3. Case (a): coil 2 moves towards coil 1

— When coil 2 approaches, the magnetic flux through coil 1 due to coil 2 increases (the field lines from coil 2 cut more turns of coil 1).

— By Lenz's law, coil 1 will produce a magnetic field that opposes this increase. That means coil 1 will create a field that repels the incoming field from coil 2 (i.e. opposite in direction to the increasing field).

— Using the right-hand rule, the direction of current in coil 1 that produces this opposing field is anticlockwise (as seen in the figure). Thus the induced current in coil 1 is anticlockwise.
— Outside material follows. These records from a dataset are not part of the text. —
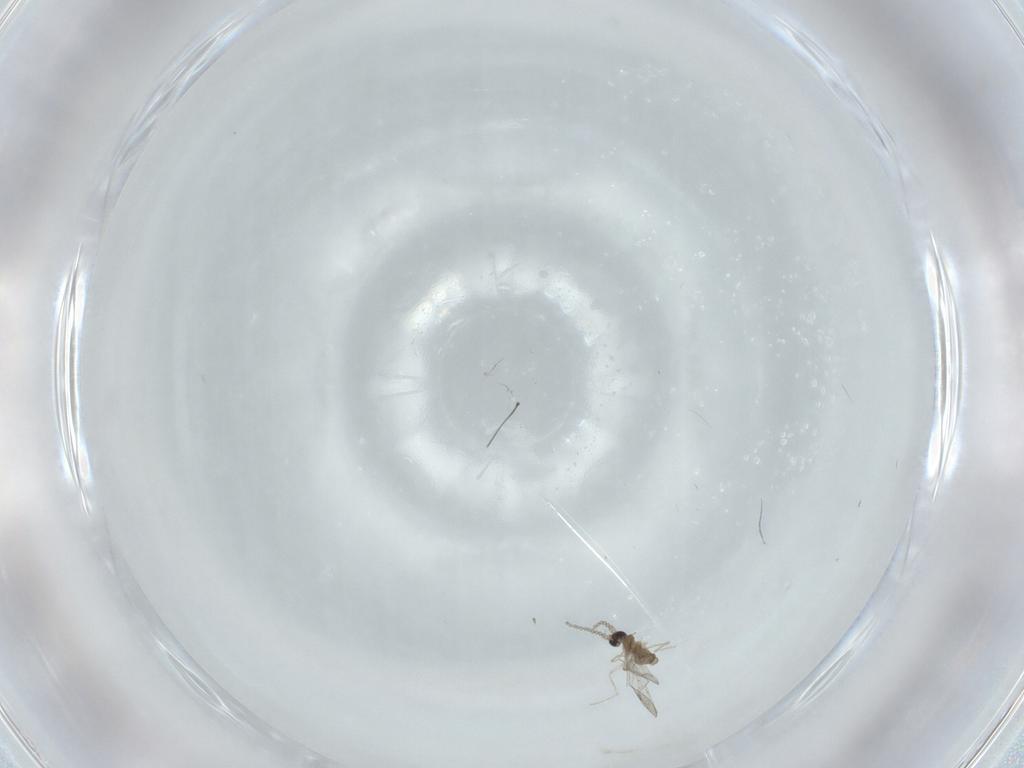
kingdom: Animalia
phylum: Arthropoda
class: Insecta
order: Diptera
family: Cecidomyiidae
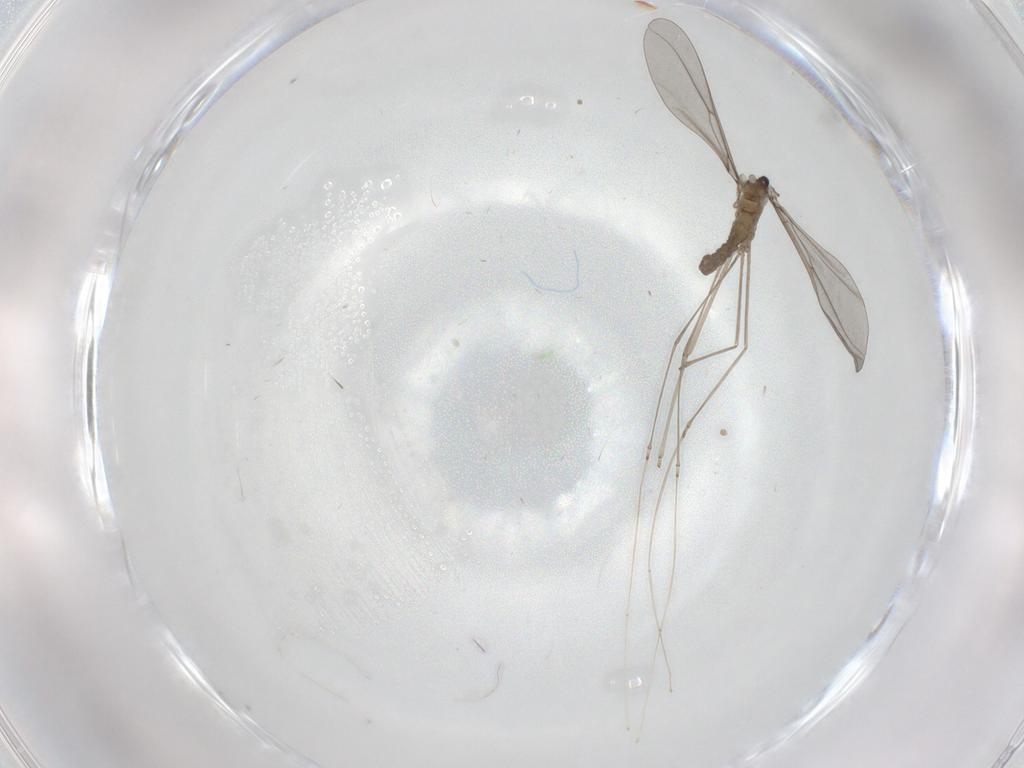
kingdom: Animalia
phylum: Arthropoda
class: Insecta
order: Diptera
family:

4. Case (b): coil 2 moves away from coil 1

— When coil 2 moves away, the magnetic flux through coil 1 due to coil 2 decreases.

— By Lenz's law, coil 1 will try to oppose the decrease — it will attempt to maintain the original field by producing a magnetic field in the same direction as the original field from coil 2.

— The direction of current in coil 1 required to produce that field (same direction as coil 2's original field) is the opposite to the current found in (a). Therefore the induced current in coil 1 is clockwise (as seen in the figure).

5. Case (c): resistance of coil 2 is increased (coils stationary)

— Increasing the resistance in coil 2 reduces the current in coil 2, so the magnetic field produced by coil 2 falls (flux through coil 1 decreases).

— By Lenz's law, coil 1 will try to oppose the fall in flux by producing a magnetic field in the same direction as the original coil-2 field (to “hold up” the flux).

— Therefore the induced current in coil 1 flows in the same direction as coil 2's original current (i.e. the same direction that produced the original field). If you compare with parts (a) and (b), this direction is the same direction as in case (b) where coil 2 moved away (because both involve a net decrease of flux through coil 1).

6. Quick checklist to solve similar problems

1. Decide whether flux through the second coil is increasing or decreasing.

2. Use Lenz's law: induced field opposes change (opposes increase; supports decrease).

3. Use the right-hand rule to convert the required induced field direction into the sense (clockwise/anticlockwise) of induced current.